> Instructions to follow:
In how many lines of the listing below does the word "completed" occur? Say only the number.
====
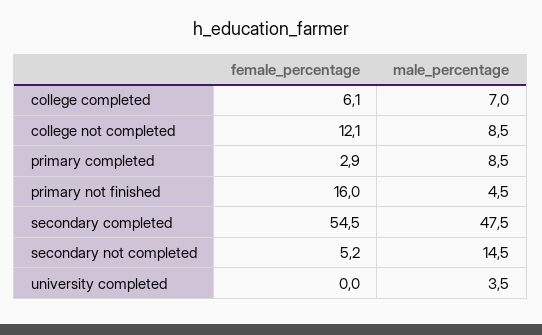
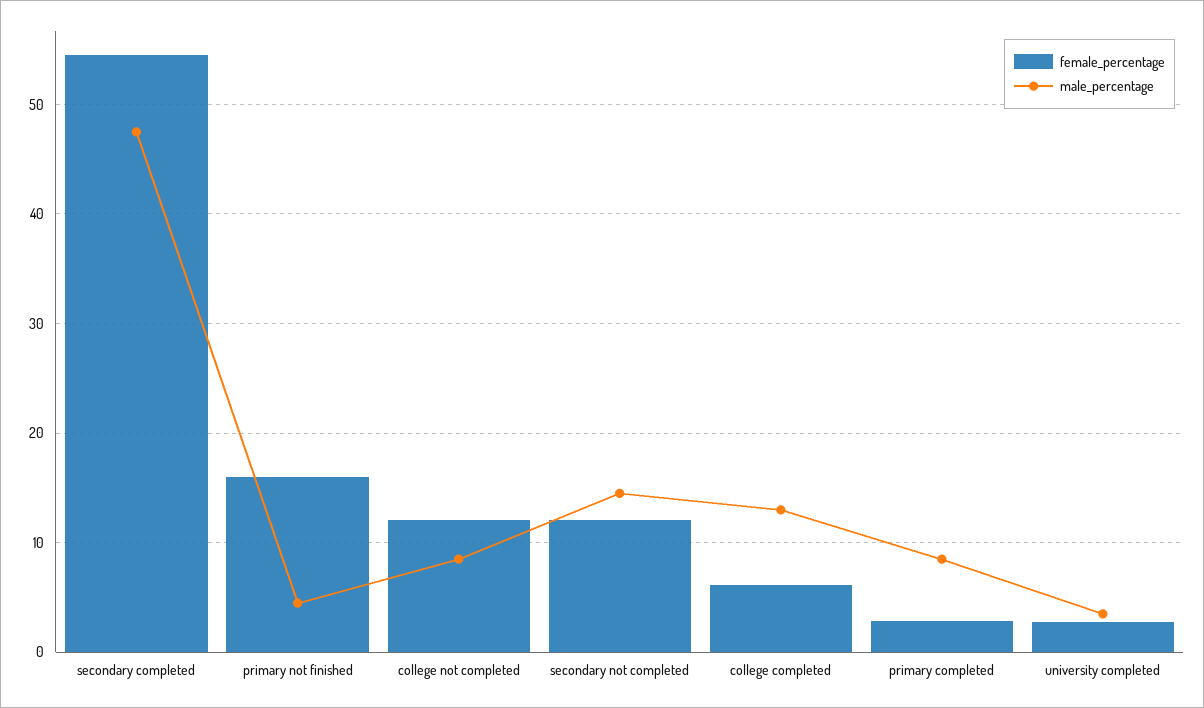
male_percentage, college completed: 7 -> 13
female_percentage, secondary not completed: 5.2 -> 12
female_percentage, university completed: 0 -> 3

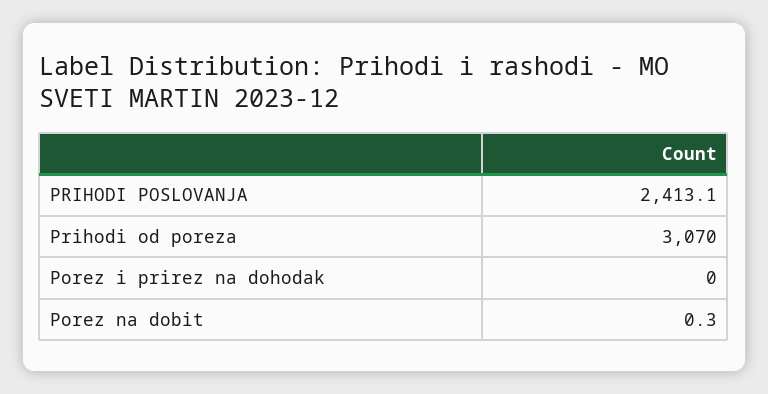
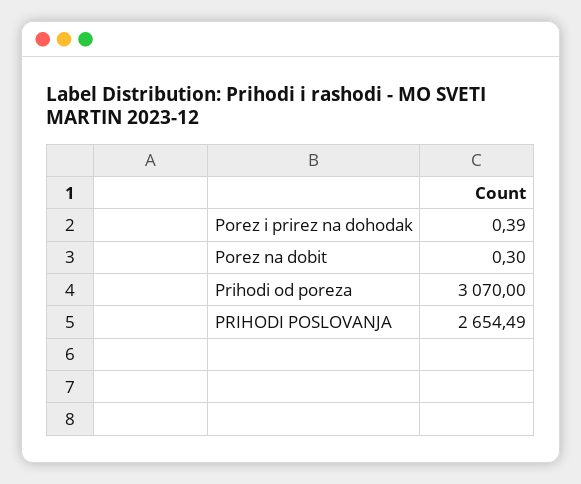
PRIHODI POSLOVANJA: 2413.1 -> 2654.49
Porez i prirez na dohodak: 0 -> 0.39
====
> Exercise answer:
3